Sim. Sou proprietário de um outro imóvel aqui ao lado, e preciso agora de pedir autorização à câmara para estender para aí a nossa actividade. Hoje já estamos no máximo da capacidade de produção. Com o novo edifício, podemos facilmente criar mais uma vintena de empregos e dedicar também uma parte do espaço para a formação. Desde o início, através da associação, tentei motivar as pessoas a apostar na formação, e a instalarem-se mesmo individualmente.

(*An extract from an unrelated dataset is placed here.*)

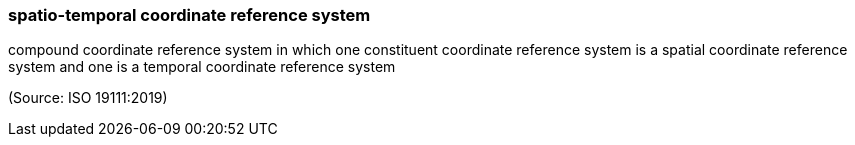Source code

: === spatio-temporal coordinate reference system

compound coordinate reference system in which one constituent coordinate reference system is a spatial coordinate reference system and one is a temporal coordinate reference system

(Source: ISO 19111:2019)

Visita a cidade desde há quase uma década. Já se sente um portuense?
Vou dizer uma coisa curiosa. Desde que aqui vim pela primeira vez, fiz fotografias do Porto e de Saint-Tropez, onde tenho uma casa de férias. Depois mostrava às pessoas fotos das duas cidades e perguntava-lhes se elas reconheciam o lugar, e elas trocavam-nas. É que, no Porto, acontece como em Saint-Tropez, com todas estas casas – a que, em França, chamamos “casas de pescadores” – ao lado umas das outras, com aquelas cores ocre. É o charme do Porto, uma cidade que tem muitas potencialidades. Outra coisa que me cativou, quando aqui cheguei, foi a sensação de quietude. Sinto-me bem aqui, de tal modo que não excluo mesmo a hipótese de vir viver para o Porto, um dia.

Quais são os lugares de que mais gosta na cidade?
Do que gosto mais é da zona histórica. Gosto dos velhos edifícios. Se pudesse, renovava estas casas todas (risos). É um prazer olhar para elas, que têm uma alma muito forte. Felizmente que Porto tem conseguido respeitar a sua zona histórica, através de regras muito estritas. Isso é muito importante. Vi coisas feitas noutros lugares que não foram nada conseguidas. É preciso respeitar a alma do Porto.

O que é que vai dizer, se tiver de fazer um discurso na cerimónia da Câmara do Porto?
Primeiro que tudo, vou conhecer o novo presidente da câmara. E o que poderei dizer-lhe, entre outras coisas, é que ele tem uma jóia entre as mãos, e que espero que a faça brilhar cada vez mais.